Never taken it off the table. Why would you take it off the table? Yeah. Now, I have an almost 27-year-old in my home. She's never getting spanked again.
She's 30 feet that way. Okay, so I just took it off the table for the first time. You have been here and witnessed history. Yeah, I think that's all I'll say about that. I've never taken it off the table.
All right, number nine. This one should encourage you a lot. By spanking consistently and as often as needed, and let me just back up and apply more biblical language. By applying the rod consistently and as often as needed, you create a family culture where it is rarely needed. You can apply the rod out of business.
You can. I know that. I haven't applied the rod in so long. Now my youngest is almost 15. And I haven't said I'm not willing to.
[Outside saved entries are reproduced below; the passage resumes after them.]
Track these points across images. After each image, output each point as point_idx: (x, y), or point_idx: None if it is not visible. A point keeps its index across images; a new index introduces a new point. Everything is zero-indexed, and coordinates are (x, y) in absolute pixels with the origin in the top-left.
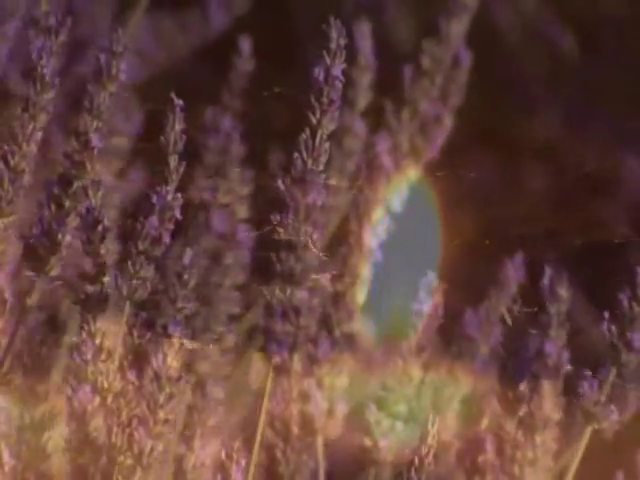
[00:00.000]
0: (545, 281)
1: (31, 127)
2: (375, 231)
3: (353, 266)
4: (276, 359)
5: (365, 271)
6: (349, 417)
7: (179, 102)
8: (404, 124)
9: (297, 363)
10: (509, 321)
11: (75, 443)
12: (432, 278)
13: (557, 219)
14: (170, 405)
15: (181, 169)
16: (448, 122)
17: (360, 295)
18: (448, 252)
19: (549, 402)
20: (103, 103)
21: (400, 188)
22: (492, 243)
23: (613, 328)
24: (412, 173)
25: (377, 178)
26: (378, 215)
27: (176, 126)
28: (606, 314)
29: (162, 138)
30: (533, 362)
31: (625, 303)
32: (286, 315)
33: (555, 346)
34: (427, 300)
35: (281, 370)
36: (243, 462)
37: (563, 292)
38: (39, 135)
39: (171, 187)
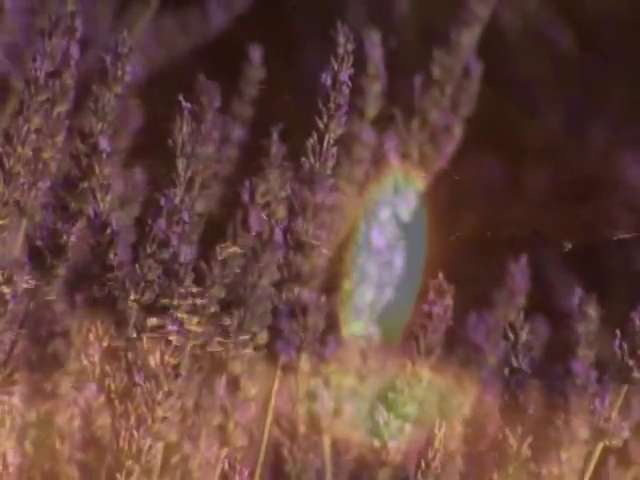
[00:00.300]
0: (575, 301)
1: (25, 129)
2: (381, 231)
3: (359, 265)
4: (283, 358)
5: (372, 271)
6: (354, 417)
7: (187, 104)
8: (414, 133)
9: (304, 362)
10: (512, 337)
11: (78, 442)
12: (441, 279)
13: (556, 221)
14: (168, 403)
15: (189, 172)
16: (458, 131)
17: (366, 295)
18: (446, 253)
19: (573, 419)
20: (108, 105)
21: (403, 189)
22: (491, 244)
23: (624, 345)
24: (415, 175)
25: (383, 178)
26: (383, 215)
27: (184, 128)
28: (618, 332)
29: (169, 140)
30: (536, 377)
31: (637, 322)
32: (293, 314)
33: (583, 365)
34: (437, 301)
35: (288, 369)
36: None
37: (592, 311)
38: (34, 137)
39: (179, 190)
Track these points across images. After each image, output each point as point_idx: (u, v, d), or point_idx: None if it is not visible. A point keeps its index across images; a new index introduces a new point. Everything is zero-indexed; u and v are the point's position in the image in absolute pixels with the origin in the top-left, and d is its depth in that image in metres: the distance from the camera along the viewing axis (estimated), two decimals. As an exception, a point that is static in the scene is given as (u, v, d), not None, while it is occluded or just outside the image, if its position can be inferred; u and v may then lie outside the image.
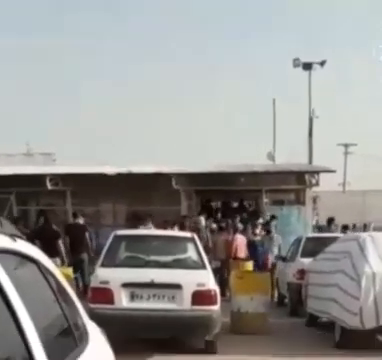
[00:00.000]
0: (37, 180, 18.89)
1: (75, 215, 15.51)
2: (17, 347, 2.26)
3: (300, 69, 29.84)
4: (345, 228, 18.09)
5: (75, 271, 13.69)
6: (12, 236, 2.70)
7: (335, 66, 57.68)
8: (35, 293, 2.86)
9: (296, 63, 29.78)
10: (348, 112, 60.27)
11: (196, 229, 15.10)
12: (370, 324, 8.90)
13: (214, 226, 16.60)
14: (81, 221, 15.24)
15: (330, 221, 17.21)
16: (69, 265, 13.30)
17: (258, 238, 16.23)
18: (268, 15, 58.12)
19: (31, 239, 13.74)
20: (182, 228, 15.09)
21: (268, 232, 15.80)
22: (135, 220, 15.42)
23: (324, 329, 10.53)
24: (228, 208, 20.67)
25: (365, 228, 16.51)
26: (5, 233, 2.64)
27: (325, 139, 58.12)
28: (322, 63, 29.73)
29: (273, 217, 16.78)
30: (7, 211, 18.44)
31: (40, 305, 2.85)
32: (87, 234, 14.66)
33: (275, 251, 15.49)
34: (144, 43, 58.38)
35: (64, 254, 13.52)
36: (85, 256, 14.32)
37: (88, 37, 57.48)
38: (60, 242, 13.55)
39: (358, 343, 8.89)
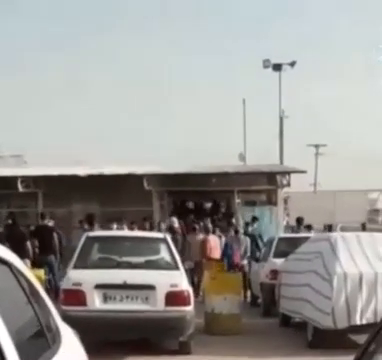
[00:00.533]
0: (8, 182, 18.73)
1: (43, 216, 15.38)
2: None
3: (270, 70, 30.01)
4: (309, 228, 18.30)
5: (44, 273, 13.61)
6: None
7: (306, 64, 57.99)
8: (7, 295, 2.85)
9: (266, 64, 29.94)
10: (318, 113, 60.74)
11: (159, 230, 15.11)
12: (342, 324, 8.97)
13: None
14: (50, 223, 15.14)
15: (299, 221, 17.34)
16: (38, 267, 13.21)
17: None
18: (241, 15, 58.35)
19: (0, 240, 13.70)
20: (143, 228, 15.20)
21: (236, 232, 15.76)
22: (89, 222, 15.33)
23: (297, 329, 10.60)
24: (201, 209, 20.69)
25: (329, 229, 16.54)
26: None
27: (295, 140, 58.67)
28: (292, 64, 29.93)
29: (255, 219, 16.63)
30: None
31: (12, 307, 2.83)
32: (55, 235, 14.55)
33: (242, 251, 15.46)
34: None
35: (31, 255, 13.46)
36: (53, 258, 14.23)
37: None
38: (28, 243, 13.50)
39: (331, 343, 8.97)
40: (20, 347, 2.43)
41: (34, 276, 3.51)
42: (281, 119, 29.89)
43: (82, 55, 57.25)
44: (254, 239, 15.32)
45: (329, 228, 16.86)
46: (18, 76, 55.07)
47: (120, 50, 57.21)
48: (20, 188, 19.04)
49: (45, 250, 14.14)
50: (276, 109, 30.13)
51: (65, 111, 56.55)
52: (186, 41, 59.39)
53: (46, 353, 2.96)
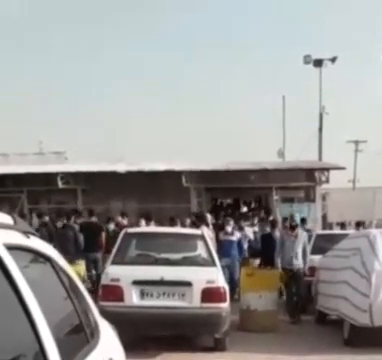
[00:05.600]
0: (48, 179, 19.01)
1: (91, 213, 15.44)
2: (30, 343, 2.27)
3: (311, 66, 29.76)
4: (342, 225, 18.12)
5: (89, 269, 13.74)
6: (25, 233, 2.71)
7: (346, 63, 57.34)
8: (48, 290, 2.86)
9: (307, 60, 29.69)
10: (358, 109, 59.95)
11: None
12: (380, 322, 8.85)
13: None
14: (94, 219, 15.23)
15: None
16: (86, 263, 13.38)
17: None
18: (280, 11, 57.88)
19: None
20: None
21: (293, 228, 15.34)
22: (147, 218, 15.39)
23: (333, 326, 10.54)
24: (238, 206, 20.73)
25: (358, 226, 16.29)
26: (19, 230, 2.65)
27: (335, 136, 58.01)
28: (333, 60, 29.61)
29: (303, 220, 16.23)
30: (19, 209, 18.57)
31: (52, 302, 2.86)
32: (103, 233, 14.62)
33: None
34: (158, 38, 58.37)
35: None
36: (99, 255, 14.16)
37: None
38: (103, 235, 14.26)
39: (367, 341, 8.89)
40: (59, 342, 2.45)
41: (74, 272, 3.54)
42: (321, 115, 29.63)
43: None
44: None
45: (358, 225, 16.58)
46: (57, 61, 55.72)
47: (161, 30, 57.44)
48: (60, 184, 19.29)
49: (92, 247, 14.23)
50: (316, 105, 29.91)
51: (103, 93, 57.08)
52: (224, 36, 59.29)
53: (85, 348, 2.96)
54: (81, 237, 13.98)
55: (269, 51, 58.63)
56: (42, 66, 54.56)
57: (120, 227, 14.36)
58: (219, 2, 58.21)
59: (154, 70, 56.17)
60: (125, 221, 15.64)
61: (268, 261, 12.62)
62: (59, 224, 14.58)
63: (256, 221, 16.42)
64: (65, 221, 14.58)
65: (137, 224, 14.50)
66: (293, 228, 12.22)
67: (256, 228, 16.10)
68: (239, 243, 14.39)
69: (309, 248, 12.42)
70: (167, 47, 59.28)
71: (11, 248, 2.38)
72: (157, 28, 57.98)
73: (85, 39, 57.74)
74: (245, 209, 18.60)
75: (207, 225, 14.58)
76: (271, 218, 16.43)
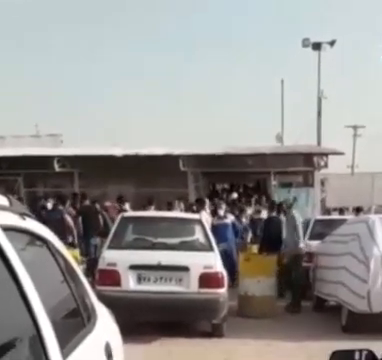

I'm just saying it hasn't been necessary in years, in a long time because we won the victory when they were smaller by God's grace. By God's grace. And you should expect that over time, that you can win the victory and by applying the rod consistently and as often as it's needed, you can create a family culture where it's rarely needed or never needed. In July 2013 at the History of America Conference, Paul J. Lee was giving a lecture or a message on Puritan parenting and he said this quote, the pilgrim church was a holy commonwealth.
They train their children by voice obedience in a soft voice on the first command. Parents were put in stocks if children disobeyed in public. So you had not only a family expectation but you had a cultural expectation that children were to be taught to obeyed and if your children didn't obey then you went in the stocks not necessarily lobbying for that advocating for that but that's what they did but but listen again to their expectation They train their children by voice obedience. They weren't smacking their kids around. Now it doesn't say they didn't apply the rod, but hey, the expectation was, I don't have to hit you to get you to do it.
I tell you to do it. Okay, in a soft voice, okay, so not screaming instructions at their kids, but giving directions in a soft voice to their kids on the first command. They weren't counting to two and seven eights. Voice obedience and a soft voice on the first command, that should be your target. That should be your target.
It should be a problem when your children are off target and you should address it. If they're making you raise your voice, if voice commands aren't enough, if you have to repeat it multiple times, then you're off target and you have to take action to get back on target so that the reasonable expectation of your children is voice command, soft voice, first command. And you can get there. You can get there. They will meet your expectations if you're consistent.
And you do it with love. Your children can tell. They know. They know. They know the heart behind it all.
So be careful. But the flip side of that is when your heart is a heart of love and tenderness towards your children, they get that. And it's an asset. And it makes all of your discipline easier for them because they know. It's not because you're mad or because you don't like them.
It's actually because you love them and you're doing what God has given you to do. Let's pray. God, for those of us who have children, we do feel the weight of it and we do a desire to be faithful in it and we are very sorry for all that hasn't been worthy of you. Please forgive us. Please help us And help us to trust your word.
I thank you for That you haven't left us without instructions, but you have given us an abundant of instructions both for the application of the rod and these other Areas that are about the training of children and that Your Word is the wisest book ever written on child training. And I pray that we would love every word of it and obey it and defend it with joy. In Jesus' name I pray, Amen.